Exercise goal
Each line of the entries below that holds "casing" is needed, copied in full.

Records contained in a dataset
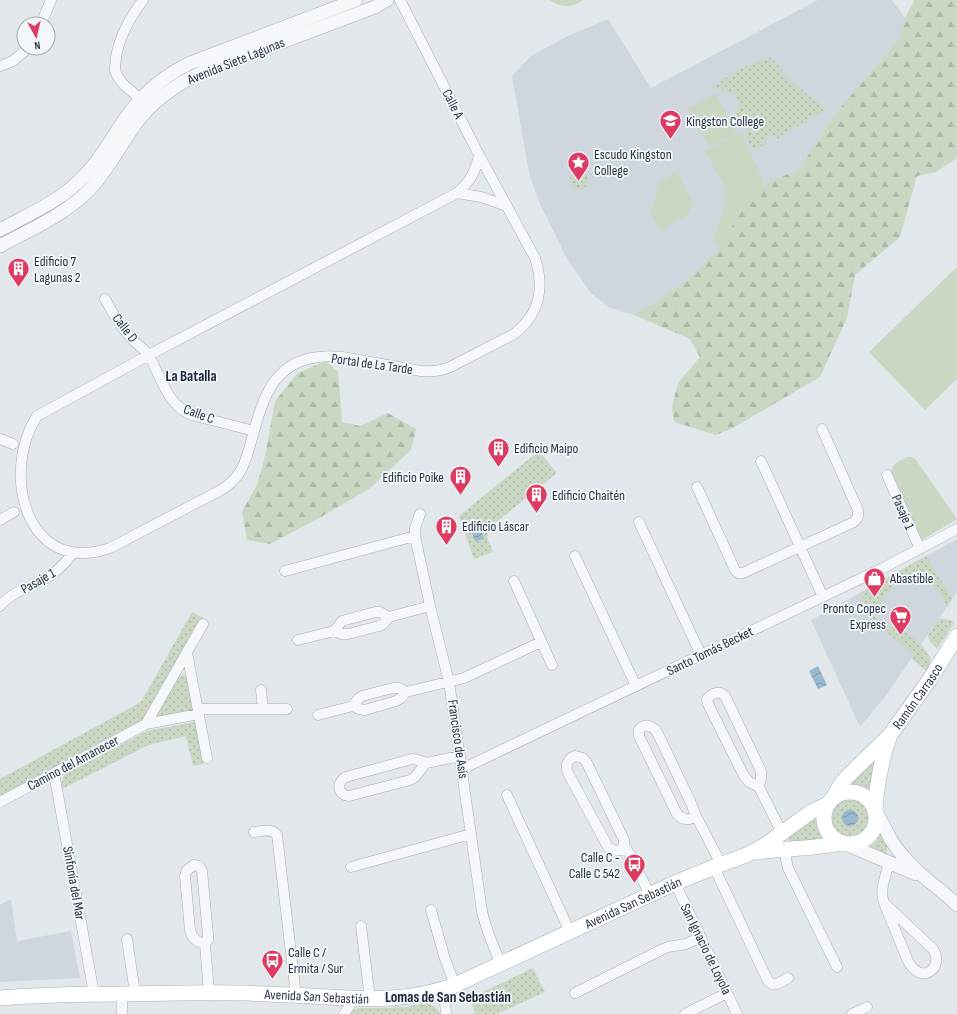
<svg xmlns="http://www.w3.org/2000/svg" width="957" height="1014" font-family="'Sofia Sans Condensed',sans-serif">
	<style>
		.built { fill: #d0d6de }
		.grass { fill: url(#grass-dots) }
		.forest { fill: url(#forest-firs) }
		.park { fill: #c9d7c3 }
		.water { fill: url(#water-waves) }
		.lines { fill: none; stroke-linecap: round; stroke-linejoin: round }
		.minor-casing { stroke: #a6aeb7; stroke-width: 11 }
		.tertiary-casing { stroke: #a6aeb7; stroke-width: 14 }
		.secondary-casing { stroke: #a6aeb7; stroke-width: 16 }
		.minor { stroke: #f6f7fa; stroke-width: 10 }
		.tertiary { stroke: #f6f7fa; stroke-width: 13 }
		.secondary { stroke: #fff; stroke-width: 15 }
		.labels { text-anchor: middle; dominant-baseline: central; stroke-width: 3.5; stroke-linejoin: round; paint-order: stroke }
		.street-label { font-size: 14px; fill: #283646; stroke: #f3f6f9 }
		.poi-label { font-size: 14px; fill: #283646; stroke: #f3f6f9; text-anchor: start }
		.neighbourhood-label { font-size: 15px; font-weight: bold; fill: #1a2637; stroke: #f3f6f9 }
	</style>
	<defs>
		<pattern id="grass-dots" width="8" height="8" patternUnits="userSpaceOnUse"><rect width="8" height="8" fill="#c9d7c3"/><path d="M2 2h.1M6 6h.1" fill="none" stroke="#adb9a9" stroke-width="1.8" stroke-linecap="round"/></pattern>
		<pattern id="forest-firs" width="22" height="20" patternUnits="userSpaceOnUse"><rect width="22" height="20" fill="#c9d7c3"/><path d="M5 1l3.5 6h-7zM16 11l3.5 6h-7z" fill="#adb9a9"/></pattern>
		<pattern id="water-waves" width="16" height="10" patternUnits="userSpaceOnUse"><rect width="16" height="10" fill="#9ab8d0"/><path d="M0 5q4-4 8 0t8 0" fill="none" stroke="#7e96ab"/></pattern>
	</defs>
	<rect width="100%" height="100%" fill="#e2e7ec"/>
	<path class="built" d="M 818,0 L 892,0 L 905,18 L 899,39 L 836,113 L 799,169 L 754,189 L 716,252 L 690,277 L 668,294 L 634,315 L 608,307 L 590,292 L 566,257 L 539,202 L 529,173 L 512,76 L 531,56 L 566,37 L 608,19 L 651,88 Z
		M 957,539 L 957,592 L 887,694 L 860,727 L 811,620 Z
		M 11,899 L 17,941 L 71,931 L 80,978 L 0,982 L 0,905 Z"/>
	<path class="grass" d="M 766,57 L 772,58 L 788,78 L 797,86 L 805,92 L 826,109 L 777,139 L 775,136 C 767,135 765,136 766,144 L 753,151 L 745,134 L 748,133 L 746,127 L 743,128 L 735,112 L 740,106 L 734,93 L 728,93 L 718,88 L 708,89 L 743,67 L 755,64 Z
		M 580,172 L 587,175 L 589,182 L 587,182 L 586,187 L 581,190 L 578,190 C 572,188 566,179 573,174 C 574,173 579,173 580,172 Z
		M 539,451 L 557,473 L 495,523 L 487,537 L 493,552 L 474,559 L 459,516 Z
		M 926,556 L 952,599 L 947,607 L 942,594 L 928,583 L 895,583 L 872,614 L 890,628 L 894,623 C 904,630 928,647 930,659 C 931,663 929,667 927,671 L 912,659 L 914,654 L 887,633 L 873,619 L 860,593 Z
		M 192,612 L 203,618 L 146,719 L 0,796 L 0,779 L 141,702 Z
		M 940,618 L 953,621 L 954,623 L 937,649 L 929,640 L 928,635 L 938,620 Z
		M 183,675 L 187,676 L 194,709 L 192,711 L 152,718 L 179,677 Z
		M 194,722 L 198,724 L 205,763 L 193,766 L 186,736 L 148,745 L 62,789 C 62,782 61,778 66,773 L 147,731 Z
		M 875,757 L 872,792 L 865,787 L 851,784 Z
		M830 818a20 20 0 1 1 40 0a20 20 0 1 1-40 0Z
		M 815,815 L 818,830 L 824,842 L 789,841 L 789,838 Z
		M 880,833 L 887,845 L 887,857 L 865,849 C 873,845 877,842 880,833 Z
		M 533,968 L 545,992 L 497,1014 L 472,1014 L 475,1013 L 470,998 Z
		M 425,1003 C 432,1005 437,1007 440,1014 L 350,1014 L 354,1010 L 359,1008 L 386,1008 L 406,1007 Z"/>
	<path class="forest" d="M 913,0 L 957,0 L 957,158 L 936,172 L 917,176 L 900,237 L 855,275 L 847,318 L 820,377 L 733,428 L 716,435 L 674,422 L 672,406 L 678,383 L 700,357 L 690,339 L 634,315 L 668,294 L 690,277 L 716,252 L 754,189 L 799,169 L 836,113 L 899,39 L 905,18 L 914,1 Z
		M 326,361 L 338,372 L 342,422 L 360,426 L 388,413 L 416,429 L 411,450 L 369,489 L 321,517 L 270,544 L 247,540 L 242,512 L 257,485 L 265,457 L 275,401 L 298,373 Z"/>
	<path class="park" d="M 549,0 L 583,0 C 571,8 562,8 549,0 Z
		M 716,93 L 736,133 L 709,147 L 687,108 Z
		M 741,132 L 765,184 L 754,189 L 721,245 L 713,241 L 727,196 L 723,189 L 725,187 L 705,151 Z
		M 676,172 L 693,202 L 688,215 L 660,230 L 650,214 L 659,182 Z
		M 957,267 L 957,379 L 925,410 L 869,352 Z
		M 907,457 L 912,457 L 916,460 L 957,519 L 922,540 L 891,473 C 892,463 899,461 907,457 Z"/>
	<path class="water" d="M 479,523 L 484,539 L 475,541 L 470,526 Z
		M 818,666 L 827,685 L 818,689 L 809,671 Z
		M842 818a8 8 0 1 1 16 0a8 8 0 1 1-16 0Z"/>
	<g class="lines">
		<defs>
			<path id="minor" d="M 143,0 C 130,18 120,35 116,57 C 116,61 115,65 115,70 C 116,75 119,79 123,84 L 145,103
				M 400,0 L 479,155 L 535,258 C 545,288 539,315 514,334 L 452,366 C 442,371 432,372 421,371 L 342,357 C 332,356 322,356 312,358 C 269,366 261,407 251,442 C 245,464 241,478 221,490 L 110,548 C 27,577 0,474 37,416 L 149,355 L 457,193 C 471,181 475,172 479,155
				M 41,24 L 51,0
				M 0,66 L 13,61 L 28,48
				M 457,193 L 481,197 L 507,206
				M 105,299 C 113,314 121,327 133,340 C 138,345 144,349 148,354 C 151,358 153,364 155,368 C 165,387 170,406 192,415 L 254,431
				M 0,439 L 13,444
				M 761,461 L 823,597
				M 887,475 L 920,549
				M 697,487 L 735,570 L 738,573 L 743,573 L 854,522 L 858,517 L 858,510 L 822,429
				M 420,514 L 415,528 L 415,536 L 430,606 L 449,682 L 482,911 C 486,930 493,946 501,964
				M 0,520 L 14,512
				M 639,522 L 701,655
				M 575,556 L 636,686
				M 285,571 L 415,536
				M 514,581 L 552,665
				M 0,606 C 11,592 33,586 48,577 C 58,571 66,562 73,553
				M 334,631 L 342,621 L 375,612 L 380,612 L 389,617
				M 298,640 L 334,631 L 342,634 L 348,634 L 379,626 L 383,624 L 389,617 L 430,606
				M 187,653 L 207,758
				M 261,690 L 263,709
				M 353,706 L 358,699 L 362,696 L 393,688 L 399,688 L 406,692
				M 198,709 L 287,709
				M 318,715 L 353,706 L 359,709 L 365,710 L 396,701 L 401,698 L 406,692 L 464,678 L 541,642
				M 146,724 L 203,624
				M 575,756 L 583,758 L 587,763 L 624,840 L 624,845 L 621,850 L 614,851 L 608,847 L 568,773 C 565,766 567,759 575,756 Z
				M 426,763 L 415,777 L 410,780 L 349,796 C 337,795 336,782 346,777 L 412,759 L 418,760 L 426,763 L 460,756
				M 462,769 L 885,567 L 957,529
				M 54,773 L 94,994
				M 759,787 L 761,778 L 761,771 L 725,696 C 720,690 712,693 707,699 L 708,704 L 744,776 L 749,782 L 759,787 L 782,833
				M 507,795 L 570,932
				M 0,802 L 146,724 L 199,714
				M 696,816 C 689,821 682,820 677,814 L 639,736 L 639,730 C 644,723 652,725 657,732 L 691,803 L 696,816 L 721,864
				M 254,832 C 262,831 272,828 277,835 L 296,995
				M 624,845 L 630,855 L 650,895
				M 787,849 L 786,859 L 788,868 L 837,967
				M 351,867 L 471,834
				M 714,867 L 768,981 L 772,984 L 777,984 L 788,978
				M 675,883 L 737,1014
				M 884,903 L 933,949 C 945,968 921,986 908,961 L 884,903 C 879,891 886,875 889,863
				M 431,910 L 445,959 L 455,985
				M 361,926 L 370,999
				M 127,939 L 135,993
				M 205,944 C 197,942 192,939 190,930 L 185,876 L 187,870 L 194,865 L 199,866 L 202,871 L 208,935 L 208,940 L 205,944 L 209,993
				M 444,989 L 446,1014
				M 575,993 L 661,950 L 668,947 L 686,944 L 701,937
				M 122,994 L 122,1014
				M 344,1014 L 354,999
				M 685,1014 L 727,993
				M 852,1014 L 867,1007"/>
			<path id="tertiary" d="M 0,230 C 29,214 61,201 84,176 C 103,157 114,133 130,112 C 146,90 166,75 190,63 L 356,0
				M 0,246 C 31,229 65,215 90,189 C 107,171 118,149 132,129 C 150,101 176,84 205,71 L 375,7 L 387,0
				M 876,813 C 883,822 886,831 891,840 C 895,846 899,852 904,857 C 919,876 940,888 957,905
				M 846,844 L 916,874"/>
			<g id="secondary">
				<circle cx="850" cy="818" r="26"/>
				<path id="s1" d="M 833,798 L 843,781 L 890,735 L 930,679 L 957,636"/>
				<path d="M 875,809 C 877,784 881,761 889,738"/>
				<path d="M 757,852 C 785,848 814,849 842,843"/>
				<path id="s2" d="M 0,998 C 40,995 81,994 121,994 C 163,993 204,992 245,993 C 267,994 290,995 312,996 C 362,999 407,1003 455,985 L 675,883 L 714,867 L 749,854 L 765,845 L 811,812 L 828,804"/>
			</g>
		</defs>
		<use href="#minor" class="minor-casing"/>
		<use href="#tertiary" class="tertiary-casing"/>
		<use href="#secondary" class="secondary-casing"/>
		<use href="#minor" class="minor"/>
		<use href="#tertiary" class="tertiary"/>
		<use href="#secondary" class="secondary"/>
	</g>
	<defs>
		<symbol id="school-pin" viewBox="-11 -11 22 30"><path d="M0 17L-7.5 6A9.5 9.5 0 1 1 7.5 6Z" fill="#dd3b61" stroke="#f3f6f9"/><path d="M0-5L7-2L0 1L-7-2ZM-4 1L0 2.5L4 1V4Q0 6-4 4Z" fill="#fff"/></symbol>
		<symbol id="sight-pin" viewBox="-11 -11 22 30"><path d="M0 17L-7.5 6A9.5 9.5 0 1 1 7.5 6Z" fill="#dd3b61" stroke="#f3f6f9"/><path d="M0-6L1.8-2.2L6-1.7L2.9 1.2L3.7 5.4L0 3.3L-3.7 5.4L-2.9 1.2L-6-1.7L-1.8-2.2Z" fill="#fff"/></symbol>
		<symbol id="building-pin" viewBox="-11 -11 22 30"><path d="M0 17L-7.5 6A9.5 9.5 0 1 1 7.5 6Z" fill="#dd3b61" stroke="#f3f6f9"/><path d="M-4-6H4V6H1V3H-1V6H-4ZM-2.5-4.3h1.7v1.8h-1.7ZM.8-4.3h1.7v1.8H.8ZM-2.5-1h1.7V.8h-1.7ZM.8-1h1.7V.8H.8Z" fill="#fff"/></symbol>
		<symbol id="shop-pin" viewBox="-11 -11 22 30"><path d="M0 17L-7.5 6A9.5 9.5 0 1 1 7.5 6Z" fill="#dd3b61" stroke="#f3f6f9"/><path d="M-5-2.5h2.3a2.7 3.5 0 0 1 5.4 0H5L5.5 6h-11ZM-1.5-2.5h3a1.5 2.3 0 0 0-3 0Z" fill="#fff"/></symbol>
		<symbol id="supermarket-pin" viewBox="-11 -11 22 30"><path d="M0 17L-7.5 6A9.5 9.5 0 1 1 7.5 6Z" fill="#dd3b61" stroke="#f3f6f9"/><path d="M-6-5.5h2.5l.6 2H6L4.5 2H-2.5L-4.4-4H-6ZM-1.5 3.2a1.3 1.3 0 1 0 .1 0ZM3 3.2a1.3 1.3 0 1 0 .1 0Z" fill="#fff"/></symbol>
		<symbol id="bus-pin" viewBox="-11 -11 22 30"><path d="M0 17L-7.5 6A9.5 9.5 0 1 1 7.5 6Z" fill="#dd3b61" stroke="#f3f6f9"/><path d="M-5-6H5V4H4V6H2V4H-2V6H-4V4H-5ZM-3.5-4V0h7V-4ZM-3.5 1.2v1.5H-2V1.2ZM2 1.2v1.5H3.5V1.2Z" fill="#fff"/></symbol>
	</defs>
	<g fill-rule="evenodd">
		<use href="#school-pin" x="658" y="108" width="25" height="34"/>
		<use href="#sight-pin" x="566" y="150" width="25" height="34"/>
		<use href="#building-pin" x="6" y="256" width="25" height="34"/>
		<use href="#building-pin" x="486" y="436" width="25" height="34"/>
		<use href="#building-pin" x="448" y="464" width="25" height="34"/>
		<use href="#building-pin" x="524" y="482" width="25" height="34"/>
		<use href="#building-pin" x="434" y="514" width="25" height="34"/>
		<use href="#shop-pin" x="862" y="566" width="25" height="34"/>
		<use href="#supermarket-pin" x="888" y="604" width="25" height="34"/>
		<use href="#bus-pin" x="622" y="852" width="25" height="34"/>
		<use href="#bus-pin" x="260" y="948" width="25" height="34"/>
	</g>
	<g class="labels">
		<g class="street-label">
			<text transform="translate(236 61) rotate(-22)">Avenida Siete Lagunas</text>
			<text transform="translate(453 104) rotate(63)">Calle A</text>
			<text transform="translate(125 328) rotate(52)">Calle D</text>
			<text transform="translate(372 364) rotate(8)">Portal de La Tarde</text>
			<text transform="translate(199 414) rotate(20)">Calle C</text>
			<text transform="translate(903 512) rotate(66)">Pasaje 1</text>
			<text transform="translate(38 581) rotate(-30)">Pasaje 1</text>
			<text transform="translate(710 651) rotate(-26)">Santo Tomás Becket</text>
			<text stroke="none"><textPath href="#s1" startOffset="133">Ramón Carrasco</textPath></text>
			<text transform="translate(458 739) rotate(82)">Francisco de Asís</text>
			<text transform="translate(73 763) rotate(-28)">Camino del Amanecer</text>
			<text transform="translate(74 883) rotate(80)">Sinfonía del Mar</text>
			<text stroke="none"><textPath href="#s2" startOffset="653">Avenida San Sebastián</textPath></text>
			<text transform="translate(706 949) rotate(64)">San Ignacio de Loyola</text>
			<text stroke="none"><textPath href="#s2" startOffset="317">Avenida San Sebastián</textPath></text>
		</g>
		<g class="poi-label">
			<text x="686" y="121">Kingston College</text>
			<text x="594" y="154">Escudo Kingston<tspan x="594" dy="16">College</tspan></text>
			<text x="34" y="261">Edificio 7<tspan x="34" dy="16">Lagunas 2</tspan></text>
			<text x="514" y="448">Edificio Maipo</text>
			<text x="444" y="477" text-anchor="end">Edificio Poike</text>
			<text x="552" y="495">Edificio Chaitén</text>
			<text x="462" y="526">Edificio Láscar</text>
			<text x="890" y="578">Abastible</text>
			<text x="886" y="608" text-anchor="end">Pronto Copec<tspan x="886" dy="16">Express</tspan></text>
			<text x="620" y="857" text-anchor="end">Calle C -<tspan x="620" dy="16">Calle C 542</tspan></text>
			<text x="288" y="952">Calle C /<tspan x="288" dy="16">Ermita / Sur</tspan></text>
		</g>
		<g class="neighbourhood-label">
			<text x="191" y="376">La Batalla</text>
			<text x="448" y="997">Lomas de San Sebastián</text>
		</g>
	</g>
	<g transform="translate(36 36) rotate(172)"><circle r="19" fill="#f3f6f9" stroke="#a2a9b1"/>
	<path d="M0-3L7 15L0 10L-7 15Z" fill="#dd3b61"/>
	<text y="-6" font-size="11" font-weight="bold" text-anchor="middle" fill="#283646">N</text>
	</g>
</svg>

The answer
		.minor-casing { stroke: #a6aeb7; stroke-width: 11 }
		.tertiary-casing { stroke: #a6aeb7; stroke-width: 14 }
		.secondary-casing { stroke: #a6aeb7; stroke-width: 16 }
		<use href="#minor" class="minor-casing"/>
		<use href="#tertiary" class="tertiary-casing"/>
		<use href="#secondary" class="secondary-casing"/>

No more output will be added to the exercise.